• **Collected data**:
────────────────────
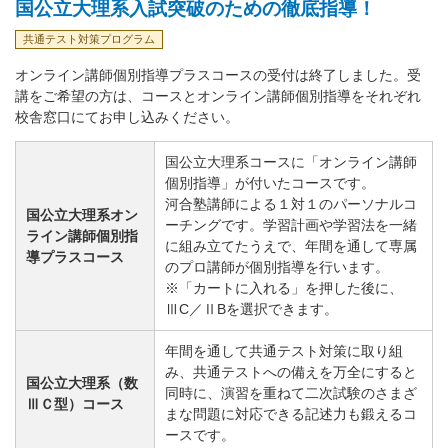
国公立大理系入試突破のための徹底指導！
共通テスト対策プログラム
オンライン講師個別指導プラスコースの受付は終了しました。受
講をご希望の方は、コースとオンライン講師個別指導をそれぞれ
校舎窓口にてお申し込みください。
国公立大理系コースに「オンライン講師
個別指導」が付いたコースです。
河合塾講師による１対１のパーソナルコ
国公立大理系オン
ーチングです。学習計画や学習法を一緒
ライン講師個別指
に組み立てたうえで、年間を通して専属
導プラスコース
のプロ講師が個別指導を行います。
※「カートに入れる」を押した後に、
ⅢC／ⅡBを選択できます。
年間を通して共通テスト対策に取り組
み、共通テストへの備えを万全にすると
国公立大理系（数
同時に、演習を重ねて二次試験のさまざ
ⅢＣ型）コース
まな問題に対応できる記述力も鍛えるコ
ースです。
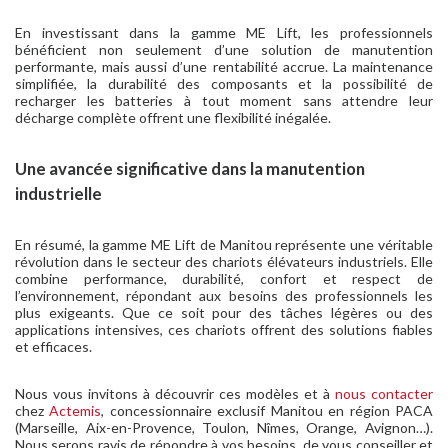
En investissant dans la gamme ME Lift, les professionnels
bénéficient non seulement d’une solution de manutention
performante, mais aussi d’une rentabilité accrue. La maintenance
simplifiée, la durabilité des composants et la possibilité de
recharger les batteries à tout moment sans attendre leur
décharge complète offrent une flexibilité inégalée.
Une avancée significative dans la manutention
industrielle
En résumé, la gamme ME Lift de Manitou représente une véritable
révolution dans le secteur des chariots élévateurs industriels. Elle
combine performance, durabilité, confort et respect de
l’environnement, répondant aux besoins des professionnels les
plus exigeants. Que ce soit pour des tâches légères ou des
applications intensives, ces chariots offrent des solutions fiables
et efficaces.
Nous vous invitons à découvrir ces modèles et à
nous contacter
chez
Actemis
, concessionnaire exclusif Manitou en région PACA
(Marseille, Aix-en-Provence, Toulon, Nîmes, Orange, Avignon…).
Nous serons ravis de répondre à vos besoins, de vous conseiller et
────────────────────
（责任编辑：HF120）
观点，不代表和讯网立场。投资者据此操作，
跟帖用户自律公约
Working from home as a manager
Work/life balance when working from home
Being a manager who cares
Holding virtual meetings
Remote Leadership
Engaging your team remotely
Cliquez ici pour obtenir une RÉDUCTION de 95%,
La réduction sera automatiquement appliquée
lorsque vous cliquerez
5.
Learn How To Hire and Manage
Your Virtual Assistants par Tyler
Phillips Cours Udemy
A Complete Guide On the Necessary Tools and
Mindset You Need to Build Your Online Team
────────────────────
Looking at the records above, how many lines include "gamme"? Please give the number and nothing more.

2